• **Selected text**:
Limited tyre choice C Rapide

danno

Well Known and Active Forum User
Non-VOC Member
Ok thanks. I'll have a look for the Riders Handbook. Not sure if I've got that. I do have 'Know Thy Beast' and the Paul Richardson book
but I don't think these don't include the wheel removal proceedure.
 

vibrac

Well Known and Active Forum User
VOC Member
Easy to remove? compared to most 50's bikes it is ,compared to modern bikes its heaven
Front should remove with front stands in the rotate position rear is a doddle and if you read the forum you dont need any tools not even a pair of pliers.. now it took me 40 years to find that gem out.
 

nkt267

Well Known and Active Forum User
VOC Member
Easy to remove? compared to most 50's bikes it is ,compared to modern bikes its heaven
I can remember that at the Vine in North London we had a wheel changing competition. I didn't win but I think the record was below 60 seconds from wheel in to wheel out and back again..John
 

nkt267

Well Known and Active Forum User
VOC Member
Release the mag cowl at the bottom,or remove it completely.Remove the small 1/4 BSF bolt that goes through the lefthand engineplate,this will then allow the front stand assy to rotate down.Various methods exist on how to get the stand completely down,but you need to need to raise the front to get the stand past vertical.in the workshop I use a small jack..John
 

clevtrev

Well Known and Active Forum User
VOC Member
Release the mag cowl at the bottom,or remove it completely.Remove the small 1/4 BSF bolt that goes through the lefthand engineplate,this will then allow the front stand assy to rotate down.Various methods exist on how to get the stand completely down,but you need to need to raise the front to get the stand past vertical.in the workshop I use a small jack..John
Why not do it the engineers way.

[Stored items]

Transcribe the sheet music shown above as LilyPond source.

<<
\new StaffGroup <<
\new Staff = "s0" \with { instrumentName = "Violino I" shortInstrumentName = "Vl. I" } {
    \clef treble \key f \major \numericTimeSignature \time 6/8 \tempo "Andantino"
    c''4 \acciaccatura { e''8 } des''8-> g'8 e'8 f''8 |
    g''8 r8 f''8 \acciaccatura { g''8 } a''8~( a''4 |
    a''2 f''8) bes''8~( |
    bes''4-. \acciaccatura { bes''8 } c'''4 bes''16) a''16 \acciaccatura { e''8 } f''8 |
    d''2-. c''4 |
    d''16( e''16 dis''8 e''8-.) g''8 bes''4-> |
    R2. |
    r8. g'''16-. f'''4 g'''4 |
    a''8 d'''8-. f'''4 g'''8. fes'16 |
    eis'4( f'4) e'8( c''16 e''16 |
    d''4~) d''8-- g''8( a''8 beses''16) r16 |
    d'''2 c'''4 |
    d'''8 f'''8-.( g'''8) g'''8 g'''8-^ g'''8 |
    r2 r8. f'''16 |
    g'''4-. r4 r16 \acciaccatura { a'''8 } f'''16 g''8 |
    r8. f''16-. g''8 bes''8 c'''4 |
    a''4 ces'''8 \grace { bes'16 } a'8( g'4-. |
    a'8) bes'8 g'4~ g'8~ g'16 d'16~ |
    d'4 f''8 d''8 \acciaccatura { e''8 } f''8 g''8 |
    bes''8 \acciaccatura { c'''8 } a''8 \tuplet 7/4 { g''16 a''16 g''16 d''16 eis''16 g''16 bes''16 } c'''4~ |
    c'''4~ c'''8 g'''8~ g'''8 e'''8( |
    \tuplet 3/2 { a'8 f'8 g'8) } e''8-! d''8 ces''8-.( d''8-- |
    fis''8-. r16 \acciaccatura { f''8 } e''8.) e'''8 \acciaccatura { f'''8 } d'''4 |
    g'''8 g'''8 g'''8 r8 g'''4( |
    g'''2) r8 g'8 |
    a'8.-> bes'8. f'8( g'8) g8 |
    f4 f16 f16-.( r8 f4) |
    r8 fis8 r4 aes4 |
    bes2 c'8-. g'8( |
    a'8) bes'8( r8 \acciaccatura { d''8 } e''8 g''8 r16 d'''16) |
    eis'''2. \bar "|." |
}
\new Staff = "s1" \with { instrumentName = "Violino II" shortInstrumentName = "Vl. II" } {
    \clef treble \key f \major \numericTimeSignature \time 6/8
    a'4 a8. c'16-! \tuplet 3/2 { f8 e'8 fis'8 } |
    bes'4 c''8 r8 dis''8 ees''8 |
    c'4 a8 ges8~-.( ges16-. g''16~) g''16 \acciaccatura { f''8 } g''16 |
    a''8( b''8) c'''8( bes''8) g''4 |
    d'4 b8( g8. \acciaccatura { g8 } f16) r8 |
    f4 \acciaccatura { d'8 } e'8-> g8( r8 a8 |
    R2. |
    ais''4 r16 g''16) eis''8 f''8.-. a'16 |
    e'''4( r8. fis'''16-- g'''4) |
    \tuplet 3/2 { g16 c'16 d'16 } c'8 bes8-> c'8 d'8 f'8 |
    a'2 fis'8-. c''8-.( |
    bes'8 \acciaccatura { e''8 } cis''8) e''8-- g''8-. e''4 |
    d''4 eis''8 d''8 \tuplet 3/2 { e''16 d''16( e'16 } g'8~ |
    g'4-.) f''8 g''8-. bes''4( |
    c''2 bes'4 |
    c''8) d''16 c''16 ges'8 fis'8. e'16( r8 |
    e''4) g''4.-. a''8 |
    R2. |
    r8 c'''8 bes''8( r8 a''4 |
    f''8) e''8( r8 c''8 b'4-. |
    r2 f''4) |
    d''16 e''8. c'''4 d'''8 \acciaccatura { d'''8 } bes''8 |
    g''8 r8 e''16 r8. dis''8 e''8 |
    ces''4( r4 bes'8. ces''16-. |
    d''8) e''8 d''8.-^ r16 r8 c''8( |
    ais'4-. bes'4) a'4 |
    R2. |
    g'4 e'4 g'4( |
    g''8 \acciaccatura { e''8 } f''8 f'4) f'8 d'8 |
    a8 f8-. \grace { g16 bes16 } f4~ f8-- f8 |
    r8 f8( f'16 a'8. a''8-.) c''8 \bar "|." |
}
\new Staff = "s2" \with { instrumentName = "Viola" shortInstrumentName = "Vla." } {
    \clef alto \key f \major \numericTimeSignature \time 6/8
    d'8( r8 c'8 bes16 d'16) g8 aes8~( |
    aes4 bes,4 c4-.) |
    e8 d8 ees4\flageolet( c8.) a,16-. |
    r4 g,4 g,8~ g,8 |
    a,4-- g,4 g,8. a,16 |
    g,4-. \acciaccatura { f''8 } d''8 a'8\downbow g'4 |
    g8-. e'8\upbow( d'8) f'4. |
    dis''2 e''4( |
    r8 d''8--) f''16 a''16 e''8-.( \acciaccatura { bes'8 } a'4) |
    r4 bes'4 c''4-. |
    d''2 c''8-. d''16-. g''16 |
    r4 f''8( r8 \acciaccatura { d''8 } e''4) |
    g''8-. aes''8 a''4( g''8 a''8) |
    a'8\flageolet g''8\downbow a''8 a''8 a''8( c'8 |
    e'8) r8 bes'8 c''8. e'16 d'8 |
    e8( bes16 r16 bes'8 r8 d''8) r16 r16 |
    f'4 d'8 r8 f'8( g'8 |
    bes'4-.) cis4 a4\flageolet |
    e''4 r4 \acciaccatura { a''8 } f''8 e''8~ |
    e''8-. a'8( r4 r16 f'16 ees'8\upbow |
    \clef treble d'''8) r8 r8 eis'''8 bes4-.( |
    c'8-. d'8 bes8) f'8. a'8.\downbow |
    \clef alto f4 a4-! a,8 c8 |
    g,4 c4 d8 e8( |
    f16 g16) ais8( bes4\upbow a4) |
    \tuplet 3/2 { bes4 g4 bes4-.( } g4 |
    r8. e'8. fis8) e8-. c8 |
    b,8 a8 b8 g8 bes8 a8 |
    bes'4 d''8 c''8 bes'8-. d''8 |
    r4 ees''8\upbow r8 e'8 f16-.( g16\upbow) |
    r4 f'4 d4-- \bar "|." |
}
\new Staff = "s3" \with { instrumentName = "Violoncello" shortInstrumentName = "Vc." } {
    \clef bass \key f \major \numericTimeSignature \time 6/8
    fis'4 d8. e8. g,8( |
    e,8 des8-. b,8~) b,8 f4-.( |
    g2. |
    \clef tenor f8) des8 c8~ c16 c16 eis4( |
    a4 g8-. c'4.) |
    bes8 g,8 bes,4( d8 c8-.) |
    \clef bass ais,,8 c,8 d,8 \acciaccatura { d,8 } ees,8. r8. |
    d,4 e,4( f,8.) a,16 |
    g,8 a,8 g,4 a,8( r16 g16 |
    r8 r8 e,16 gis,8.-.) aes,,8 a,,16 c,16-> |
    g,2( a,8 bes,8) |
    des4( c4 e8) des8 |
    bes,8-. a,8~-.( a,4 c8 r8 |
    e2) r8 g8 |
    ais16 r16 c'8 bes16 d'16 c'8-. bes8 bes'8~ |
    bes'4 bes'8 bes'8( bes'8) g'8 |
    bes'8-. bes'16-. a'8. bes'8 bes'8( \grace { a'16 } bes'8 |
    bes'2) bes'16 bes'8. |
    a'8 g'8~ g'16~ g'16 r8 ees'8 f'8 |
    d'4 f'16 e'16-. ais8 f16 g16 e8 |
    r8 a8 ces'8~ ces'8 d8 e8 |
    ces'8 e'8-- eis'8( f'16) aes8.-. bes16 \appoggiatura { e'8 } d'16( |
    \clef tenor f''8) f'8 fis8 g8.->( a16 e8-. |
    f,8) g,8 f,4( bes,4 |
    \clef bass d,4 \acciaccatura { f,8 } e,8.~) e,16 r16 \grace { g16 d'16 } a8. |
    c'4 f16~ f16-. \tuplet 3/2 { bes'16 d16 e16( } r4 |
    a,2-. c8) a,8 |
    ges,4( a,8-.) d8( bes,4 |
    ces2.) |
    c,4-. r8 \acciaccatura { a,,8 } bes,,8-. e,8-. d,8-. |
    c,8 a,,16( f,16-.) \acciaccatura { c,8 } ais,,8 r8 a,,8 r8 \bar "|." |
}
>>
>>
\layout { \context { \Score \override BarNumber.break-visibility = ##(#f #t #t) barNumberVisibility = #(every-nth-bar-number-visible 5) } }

• **Tasks and exercises**:
- 1) In the forum thread on tyre choice, reproduce everything from "Limited tyre choice" down to "wheel removal proceedure.", switching "Riders Handbook" to "Owners Handbook".
- 2) For the forum thread on tyre choice, state whether each statement below agrees with it, answering yes or no and quoting the deciding words: (a) nkt267 won the wheel changing competition at the Vine in North London; (b) nkt267 uses a small jack in the workshop; (c) vibrac says it took 40 years to learn that no tools are needed to remove the rear wheel.

• **List of solutions**:
- 1)
Limited tyre choice C Rapide

danno

Well Known and Active Forum User
Non-VOC Member
Ok thanks. I'll have a look for the Owners Handbook. Not sure if I've got that. I do have 'Know Thy Beast' and the Paul Richardson book
but I don't think these don't include the wheel removal proceedure.

- 2)
(a) No: "I didn't win but I think the record was below 60 seconds"
(b) Yes: "in the workshop I use a small jack"
(c) Yes: "you dont need any tools not even a pair of pliers.. now it took me 40 years to find that gem out"